ECLI:NL:RBASS:2012:BX8722
Rechtbank Assen
- Eerste aanleg - enkelvoudig
- Rechtspraak.nl
Afwijzing van vordering en veroordeling tot proceskostenvergoeding in geschil tussen Essent Retail Energie B.V. en gedaagde
In deze zaak, behandeld door de Rechtbank Assen op 7 augustus 2012, heeft de eiser, Essent Retail Energie B.V., een vordering ingesteld tegen de gedaagde partij, die in persoon verder procedeerde nadat zijn gemachtigde zich had onttrokken. De vordering betrof een bedrag van € 2.326,58, vermeerderd met wettelijke rente en proceskosten. Essent stelde dat de gedaagde verantwoordelijk was voor het aan hem in rekening gebrachte verbruik, maar de gedaagde betwistte dit en voerde aan dat hij niet verantwoordelijk was voor de gehanteerde beginstanden.

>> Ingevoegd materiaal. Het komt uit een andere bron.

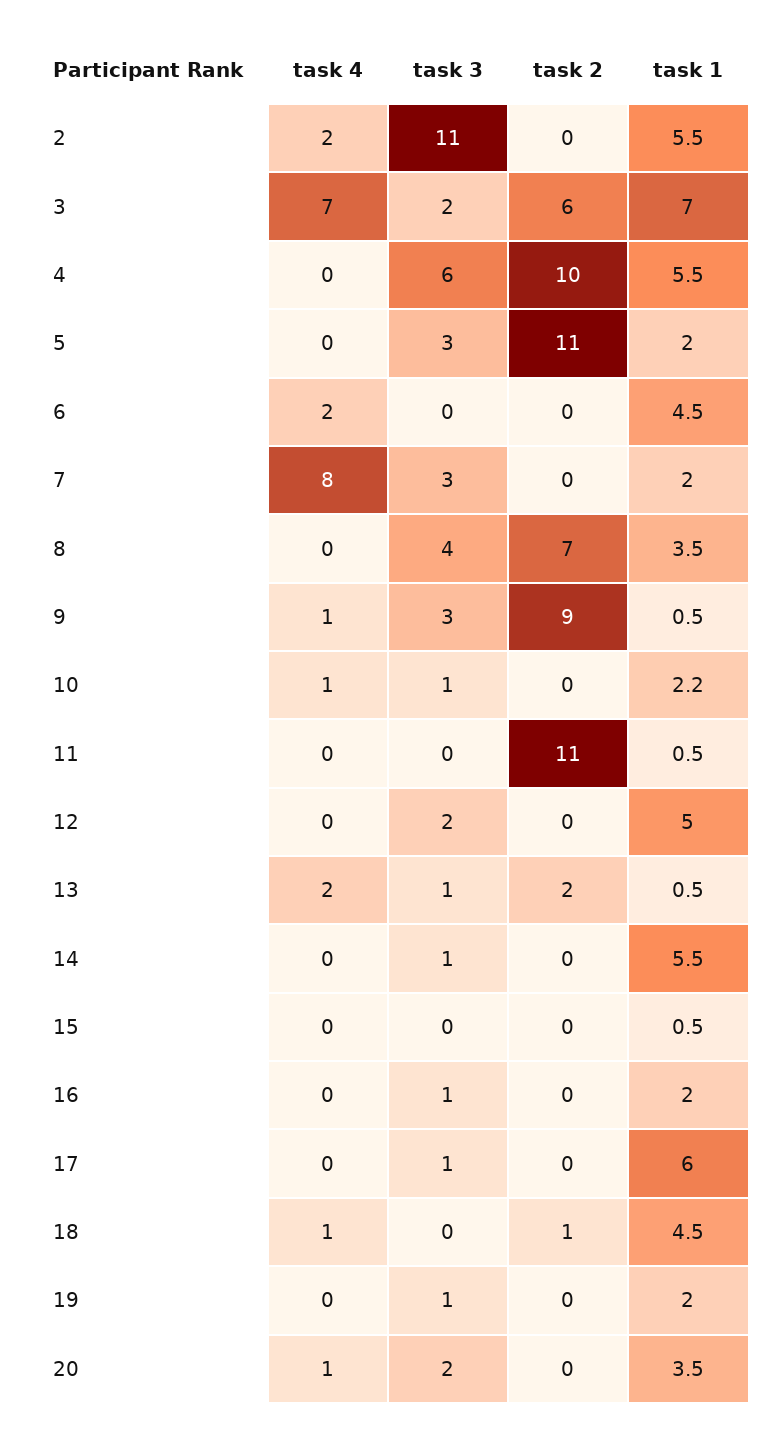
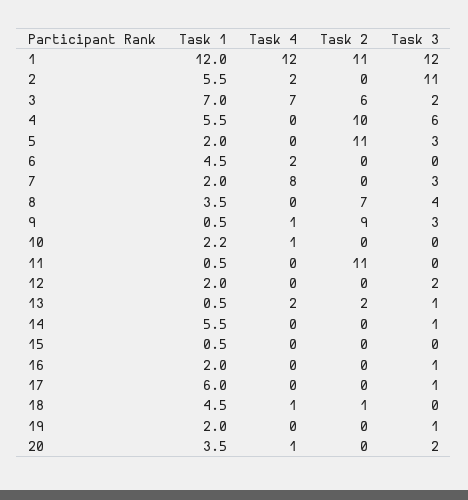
  {
    "task 4": {
      "2": 2,
      "3": 7,
      "4": 0,
      "5": 0,
      "6": 2,
      "7": 8,
      "8": 0,
      "9": 1,
      "10": 1,
      "11": 0,
      "12": 0,
      "13": 2,
      "14": 0,
      "15": 0,
      "16": 0,
      "17": 0,
      "18": 1,
      "19": 0,
-     "20": 1
+     "20": 1,
+     "1": 12
    },
    "task 3": {
      "2": 11,
      "3": 2,
      "4": 6,
      "5": 3,
      "6": 0,
      "7": 3,
      "8": 4,
      "9": 3,
-     "10": 1,
+     "10": 0,
      "11": 0,
      "12": 2,
      "13": 1,
      "14": 1,
      "15": 0,
      "16": 1,
      "17": 1,
      "18": 0,
      "19": 1,
-     "20": 2
+     "20": 2,
+     "1": 12
    },
    "task 2": {
      "2": 0,
      "3": 6,
      "4": 10,
      "5": 11,
      "6": 0,
      "7": 0,
      "8": 7,
      "9": 9,
      "10": 0,
      "11": 11,
      "12": 0,
      "13": 2,
      "14": 0,
      "15": 0,
      "16": 0,
      "17": 0,
      "18": 1,
      "19": 0,
-     "20": 0
+     "20": 0,
+     "1": 11
    },
    "task 1": {
      "2": 5.5,
      "3": 7,
      "4": 5.5,
      "5": 2,
      "6": 4.5,
      "7": 2,
      "8": 3.5,
      "9": 0.5,
      "10": 2.2,
      "11": 0.5,
-     "12": 5,
+     "12": 2,
      "13": 0.5,
      "14": 5.5,
      "15": 0.5,
      "16": 2,
      "17": 6,
      "18": 4.5,
      "19": 2,
-     "20": 3.5
+     "20": 3.5,
+     "1": 12
    }
  }

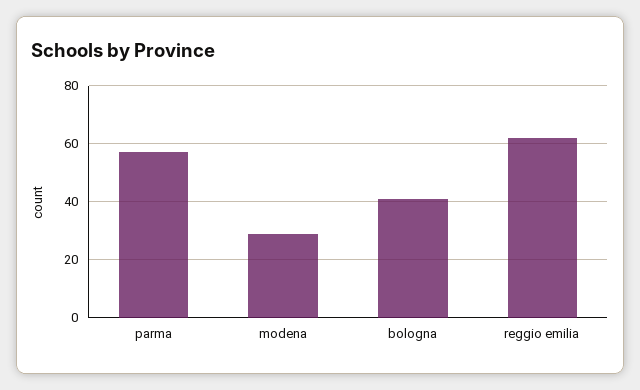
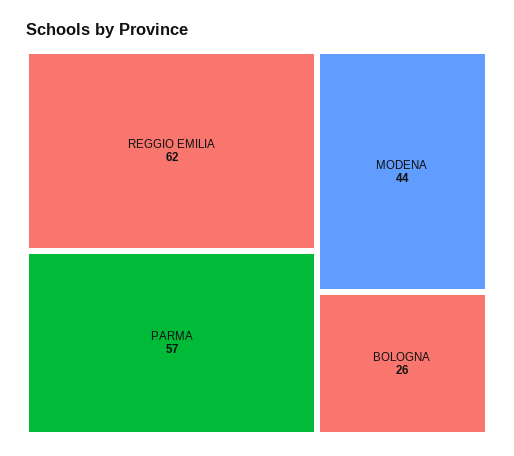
  {
    "parma": 57,
-   "modena": 30,
+   "modena": 44,
-   "bologna": 40,
+   "bologna": 26,
    "reggio emilia": 62
  }

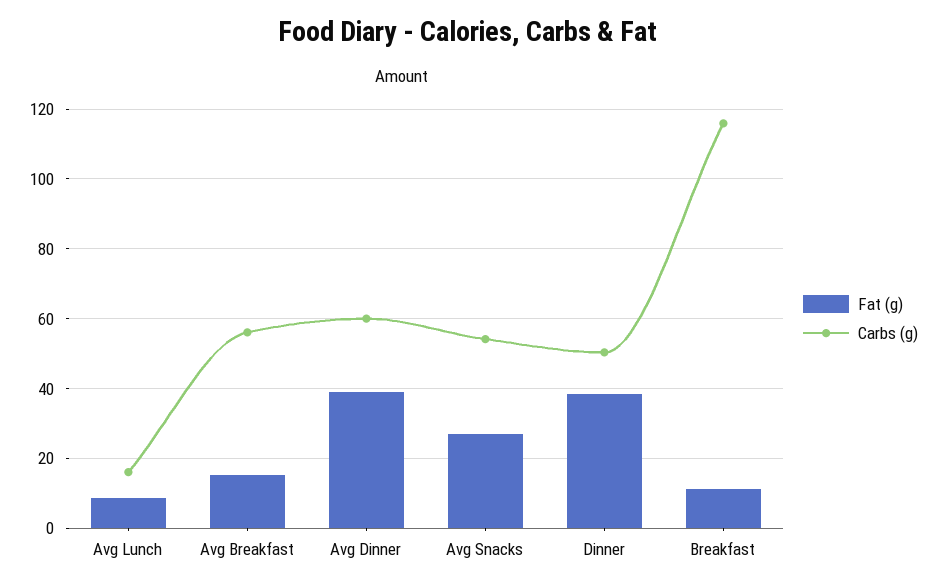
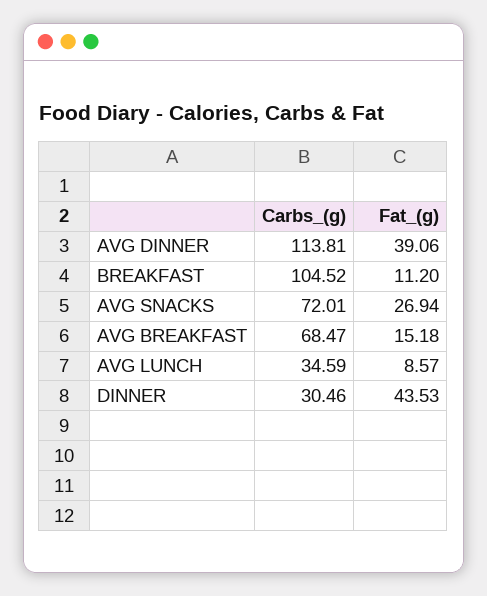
  {
    "Fat (g)": {
      "Avg Lunch": 8.57,
      "Avg Breakfast": 15.18,
      "Avg Dinner": 39.06,
      "Avg Snacks": 26.94,
-     "Dinner": 38,
+     "Dinner": 43.53,
      "Breakfast": 11.2
    },
    "Carbs (g)": {
-     "Avg Lunch": 16,
+     "Avg Lunch": 34.59,
-     "Avg Breakfast": 56,
+     "Avg Breakfast": 68.47,
-     "Avg Dinner": 60,
+     "Avg Dinner": 113.81,
-     "Avg Snacks": 54,
+     "Avg Snacks": 72.01,
-     "Dinner": 50,
+     "Dinner": 30.46,
-     "Breakfast": 116
+     "Breakfast": 104.52
    }
  }

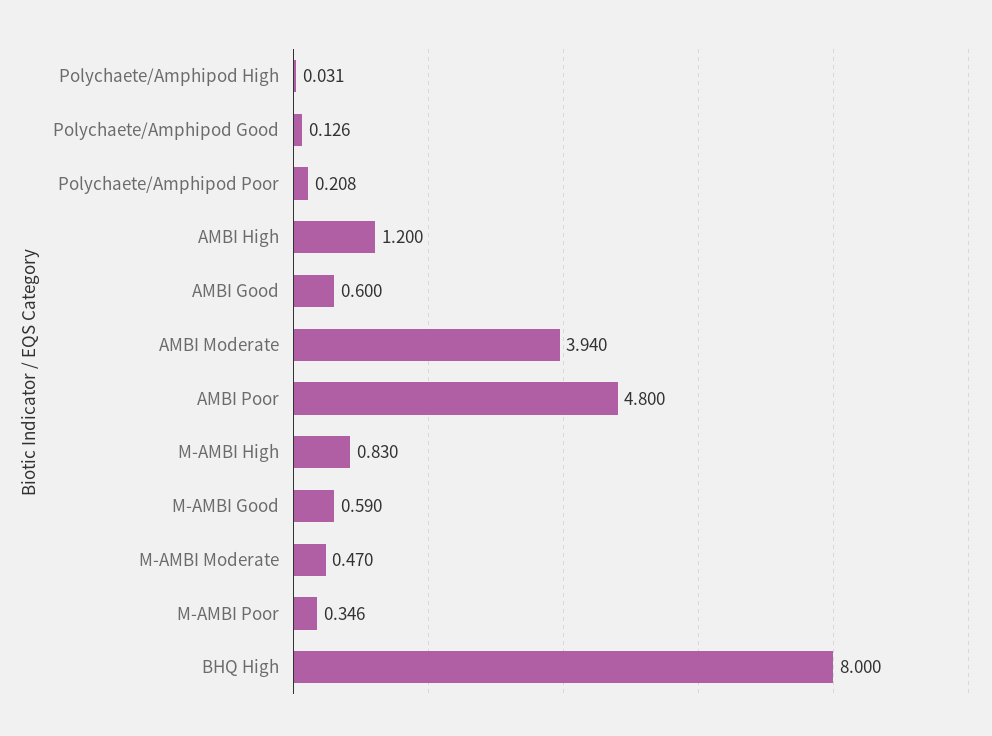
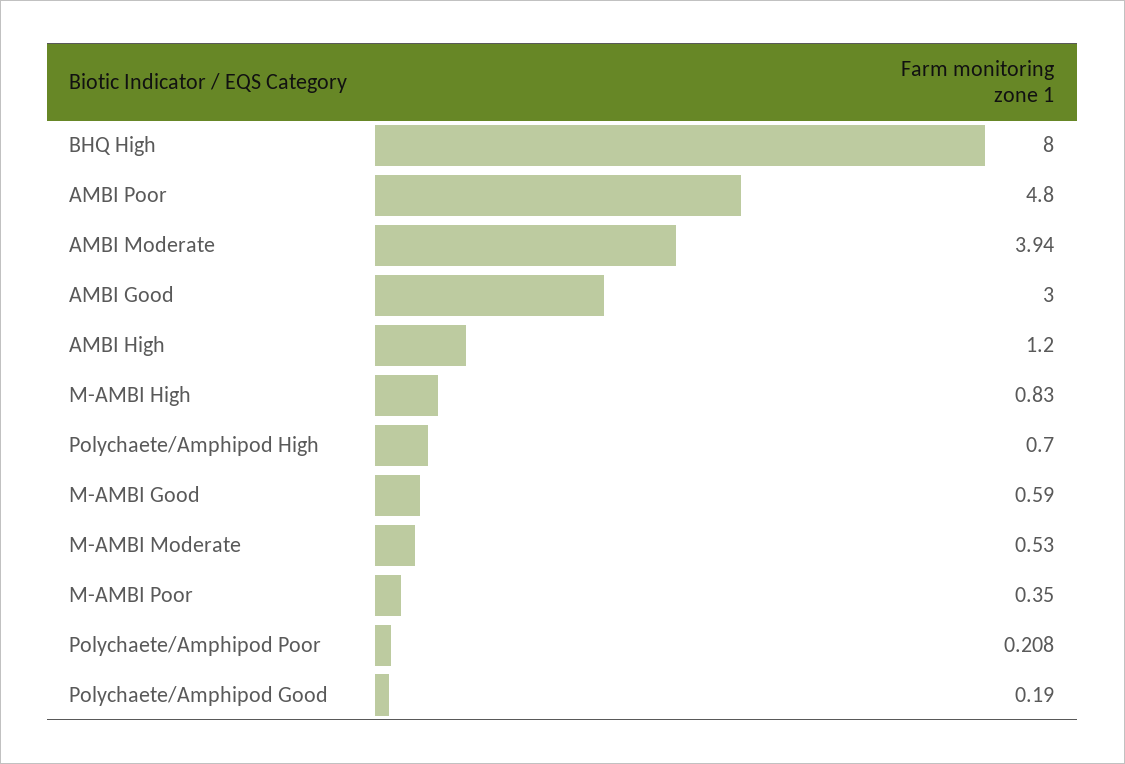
  {
-   "Polychaete/Amphipod High": 0.031,
+   "Polychaete/Amphipod High": 0.7,
-   "Polychaete/Amphipod Good": 0.126,
+   "Polychaete/Amphipod Good": 0.19,
    "Polychaete/Amphipod Poor": 0.208,
    "AMBI High": 1.2,
-   "AMBI Good": 0.6,
+   "AMBI Good": 3,
    "AMBI Moderate": 3.94,
    "AMBI Poor": 4.8,
    "M-AMBI High": 0.83,
    "M-AMBI Good": 0.59,
-   "M-AMBI Moderate": 0.47,
+   "M-AMBI Moderate": 0.53,
-   "M-AMBI Poor": 0.346,
+   "M-AMBI Poor": 0.35,
    "BHQ High": 8
  }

De kantonrechter heeft de vordering van Essent afgewezen, waarbij werd overwogen dat Essent haar vordering niet deugdelijk had gemotiveerd en dat zij de gedaagde onterecht op kosten had gejaagd. De kantonrechter oordeelde dat de kosten van de gedaagde, die door zijn gemachtigde waren gemaakt, niet volledig door Essent vergoed dienden te worden. De rechter heeft vastgesteld dat de gedaagde recht had op een vergoeding van € 500,00 voor de gemaakte proceskosten, in plaats van het door de gedaagde gevorderde bedrag van € 1.511,30.
De beslissing van de kantonrechter was gebaseerd op de overweging dat de gedaagde voorafgaand aan de procedure had geprobeerd Essent te overtuigen van een vergissing in de berekening van het verbruik, maar dat Essent hierop niet adequaat had gereageerd. De kantonrechter concludeerde dat de vordering van Essent niet kon worden gehandhaafd en dat de gemaakte kosten van de gedaagde redelijkerwijs moesten worden vergoed, zij het in beperkte mate. De uitspraak benadrukt het belang van een zorgvuldige procesvoering en de noodzaak voor partijen om hun kosten in het oog te houden.